One thing that you should look out for is that many users run on low
brightness and has a lot of glare. So (while the lower contrast is better on
high-end screens) you want as much contrast as possible!

------
lubomir
Nice.

I had serious trouble with the demo, though. In order to figure out the
switches at the top I had to dig in the code. Apparently when it displays
_off_ , it is actually _on_. A little color would help here.

------
tempodox
Raising consciousness for typography is a good thing and urgently overdue.

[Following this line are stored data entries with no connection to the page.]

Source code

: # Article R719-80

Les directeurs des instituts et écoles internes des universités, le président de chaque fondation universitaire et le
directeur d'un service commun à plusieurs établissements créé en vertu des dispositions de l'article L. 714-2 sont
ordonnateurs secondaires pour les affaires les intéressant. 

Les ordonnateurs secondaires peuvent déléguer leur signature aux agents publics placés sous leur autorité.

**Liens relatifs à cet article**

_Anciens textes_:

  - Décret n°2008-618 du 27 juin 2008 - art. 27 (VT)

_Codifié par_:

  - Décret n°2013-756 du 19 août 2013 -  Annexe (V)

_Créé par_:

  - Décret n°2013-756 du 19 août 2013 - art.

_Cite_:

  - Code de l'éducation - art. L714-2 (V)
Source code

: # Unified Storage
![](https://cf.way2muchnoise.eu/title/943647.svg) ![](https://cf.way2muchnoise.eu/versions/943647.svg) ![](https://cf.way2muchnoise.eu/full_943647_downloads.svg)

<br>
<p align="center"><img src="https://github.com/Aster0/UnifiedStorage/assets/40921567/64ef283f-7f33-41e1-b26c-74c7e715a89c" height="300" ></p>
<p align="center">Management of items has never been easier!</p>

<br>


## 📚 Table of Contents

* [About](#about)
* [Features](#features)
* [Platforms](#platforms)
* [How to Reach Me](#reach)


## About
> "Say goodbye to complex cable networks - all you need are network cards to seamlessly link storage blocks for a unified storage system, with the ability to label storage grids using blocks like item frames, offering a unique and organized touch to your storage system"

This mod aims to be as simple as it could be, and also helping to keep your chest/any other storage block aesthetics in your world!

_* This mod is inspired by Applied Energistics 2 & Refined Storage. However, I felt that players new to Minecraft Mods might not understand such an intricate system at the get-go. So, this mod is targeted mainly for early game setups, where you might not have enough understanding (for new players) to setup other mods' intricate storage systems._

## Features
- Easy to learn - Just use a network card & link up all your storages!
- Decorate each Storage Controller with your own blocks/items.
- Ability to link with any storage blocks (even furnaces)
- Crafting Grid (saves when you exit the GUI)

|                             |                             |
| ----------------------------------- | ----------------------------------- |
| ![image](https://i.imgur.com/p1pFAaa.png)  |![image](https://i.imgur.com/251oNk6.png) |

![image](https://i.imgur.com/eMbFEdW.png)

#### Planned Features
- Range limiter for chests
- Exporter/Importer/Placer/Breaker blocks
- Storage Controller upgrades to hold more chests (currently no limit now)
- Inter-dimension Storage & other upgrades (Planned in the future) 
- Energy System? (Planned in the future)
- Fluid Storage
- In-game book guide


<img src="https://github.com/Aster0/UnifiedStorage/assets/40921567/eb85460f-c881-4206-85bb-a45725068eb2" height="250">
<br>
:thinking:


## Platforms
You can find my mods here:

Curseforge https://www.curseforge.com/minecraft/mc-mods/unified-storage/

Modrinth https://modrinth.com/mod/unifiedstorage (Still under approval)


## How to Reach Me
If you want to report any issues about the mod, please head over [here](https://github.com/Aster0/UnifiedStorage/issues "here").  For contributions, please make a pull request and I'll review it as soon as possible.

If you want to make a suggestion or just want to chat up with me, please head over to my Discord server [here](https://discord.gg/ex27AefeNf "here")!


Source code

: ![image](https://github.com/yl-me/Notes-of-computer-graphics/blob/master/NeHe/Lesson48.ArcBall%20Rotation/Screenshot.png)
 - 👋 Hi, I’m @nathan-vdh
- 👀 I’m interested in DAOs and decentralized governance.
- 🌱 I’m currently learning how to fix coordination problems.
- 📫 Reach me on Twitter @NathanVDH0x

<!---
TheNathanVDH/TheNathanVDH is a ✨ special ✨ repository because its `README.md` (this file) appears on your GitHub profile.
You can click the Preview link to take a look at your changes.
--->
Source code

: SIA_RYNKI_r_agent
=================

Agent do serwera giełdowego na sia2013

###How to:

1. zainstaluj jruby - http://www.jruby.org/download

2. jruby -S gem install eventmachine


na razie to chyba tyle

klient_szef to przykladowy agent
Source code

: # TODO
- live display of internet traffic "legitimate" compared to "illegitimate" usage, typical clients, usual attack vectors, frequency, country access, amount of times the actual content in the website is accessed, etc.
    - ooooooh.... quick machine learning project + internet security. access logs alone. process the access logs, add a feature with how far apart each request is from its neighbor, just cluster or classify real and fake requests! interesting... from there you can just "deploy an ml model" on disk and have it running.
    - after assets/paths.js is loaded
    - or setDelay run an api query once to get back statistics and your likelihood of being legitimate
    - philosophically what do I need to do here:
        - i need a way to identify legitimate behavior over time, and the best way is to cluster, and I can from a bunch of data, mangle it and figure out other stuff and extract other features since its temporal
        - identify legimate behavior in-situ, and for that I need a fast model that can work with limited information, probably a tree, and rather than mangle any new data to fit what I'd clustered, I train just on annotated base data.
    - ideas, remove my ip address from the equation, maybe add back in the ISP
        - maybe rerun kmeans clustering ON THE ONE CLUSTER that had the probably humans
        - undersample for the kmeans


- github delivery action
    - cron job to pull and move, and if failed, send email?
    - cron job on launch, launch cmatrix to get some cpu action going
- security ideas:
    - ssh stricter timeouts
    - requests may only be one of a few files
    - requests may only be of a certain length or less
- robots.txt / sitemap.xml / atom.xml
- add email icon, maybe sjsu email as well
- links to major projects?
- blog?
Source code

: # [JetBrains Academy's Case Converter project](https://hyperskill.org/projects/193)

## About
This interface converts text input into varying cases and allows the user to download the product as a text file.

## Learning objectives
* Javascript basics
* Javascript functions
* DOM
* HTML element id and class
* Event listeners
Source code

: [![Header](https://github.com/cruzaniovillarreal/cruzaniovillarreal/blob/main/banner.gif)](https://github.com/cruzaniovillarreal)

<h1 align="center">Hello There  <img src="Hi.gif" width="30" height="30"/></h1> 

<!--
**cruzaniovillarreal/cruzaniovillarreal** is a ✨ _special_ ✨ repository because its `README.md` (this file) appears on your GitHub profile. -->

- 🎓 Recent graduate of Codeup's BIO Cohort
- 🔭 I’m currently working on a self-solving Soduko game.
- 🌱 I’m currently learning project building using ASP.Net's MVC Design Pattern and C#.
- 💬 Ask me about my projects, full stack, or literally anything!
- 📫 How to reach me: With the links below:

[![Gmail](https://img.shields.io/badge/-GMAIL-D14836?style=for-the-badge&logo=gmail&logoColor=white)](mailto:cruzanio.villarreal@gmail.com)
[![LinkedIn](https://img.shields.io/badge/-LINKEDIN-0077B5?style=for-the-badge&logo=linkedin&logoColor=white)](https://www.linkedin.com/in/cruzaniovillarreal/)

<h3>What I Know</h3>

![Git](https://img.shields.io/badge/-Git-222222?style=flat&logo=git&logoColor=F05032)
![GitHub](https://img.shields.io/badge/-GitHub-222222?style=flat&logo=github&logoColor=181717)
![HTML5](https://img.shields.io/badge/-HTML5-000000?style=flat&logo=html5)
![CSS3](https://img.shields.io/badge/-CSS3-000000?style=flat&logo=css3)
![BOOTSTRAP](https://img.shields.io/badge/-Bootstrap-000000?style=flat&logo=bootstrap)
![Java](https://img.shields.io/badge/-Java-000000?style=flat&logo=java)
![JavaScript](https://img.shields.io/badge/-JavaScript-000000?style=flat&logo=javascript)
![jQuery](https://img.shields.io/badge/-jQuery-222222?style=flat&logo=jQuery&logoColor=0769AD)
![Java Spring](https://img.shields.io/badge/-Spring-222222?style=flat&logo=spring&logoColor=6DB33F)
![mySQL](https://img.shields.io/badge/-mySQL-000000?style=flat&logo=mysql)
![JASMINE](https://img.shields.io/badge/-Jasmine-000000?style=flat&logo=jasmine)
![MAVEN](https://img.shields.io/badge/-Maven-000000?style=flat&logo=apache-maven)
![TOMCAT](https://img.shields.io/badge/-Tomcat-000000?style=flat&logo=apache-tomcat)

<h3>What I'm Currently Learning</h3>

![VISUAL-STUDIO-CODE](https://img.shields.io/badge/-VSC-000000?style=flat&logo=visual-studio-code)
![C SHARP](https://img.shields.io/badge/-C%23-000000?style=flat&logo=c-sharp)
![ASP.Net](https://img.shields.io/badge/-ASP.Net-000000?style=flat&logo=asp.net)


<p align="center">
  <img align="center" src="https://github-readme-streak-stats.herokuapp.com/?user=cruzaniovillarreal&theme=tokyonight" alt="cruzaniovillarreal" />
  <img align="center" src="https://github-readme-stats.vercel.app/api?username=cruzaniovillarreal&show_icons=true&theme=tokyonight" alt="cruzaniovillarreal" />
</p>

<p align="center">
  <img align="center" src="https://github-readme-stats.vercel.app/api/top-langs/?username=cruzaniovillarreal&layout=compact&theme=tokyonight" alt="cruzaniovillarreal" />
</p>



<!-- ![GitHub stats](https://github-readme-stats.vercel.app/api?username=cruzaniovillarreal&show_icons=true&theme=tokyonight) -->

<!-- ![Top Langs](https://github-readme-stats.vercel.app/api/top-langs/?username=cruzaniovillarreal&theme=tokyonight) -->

Every frigging wiki software I know uses Arial, of all things, for body text.
Can you believe that? A wiki as the kind of software where text plays the most
central role of all, whose primary purpose is to have users read it over and
over, and the programmer's best idea is to make the worst parody of a shit
font nightmare ubiquitous.

Yeah, we're in dire need of more font awareness.

------
Drup
Am I the only one that was slightly taken aback by the casual use of the word
"bitch" in a document that is mostly formal and well articulated?

------
thenomad
I actually rather wish they HAD included more aesthetic design choices - as
options, at least.

I'm not a typographer. I know I'm not a typographer. If there was a single kit
I could just include in my sites to make it professional-grade readable, I'd
just use it.

Sure, there might be 5% improvements to be made if I spent weeks researching.
But I can use that time more effectively elsewhere.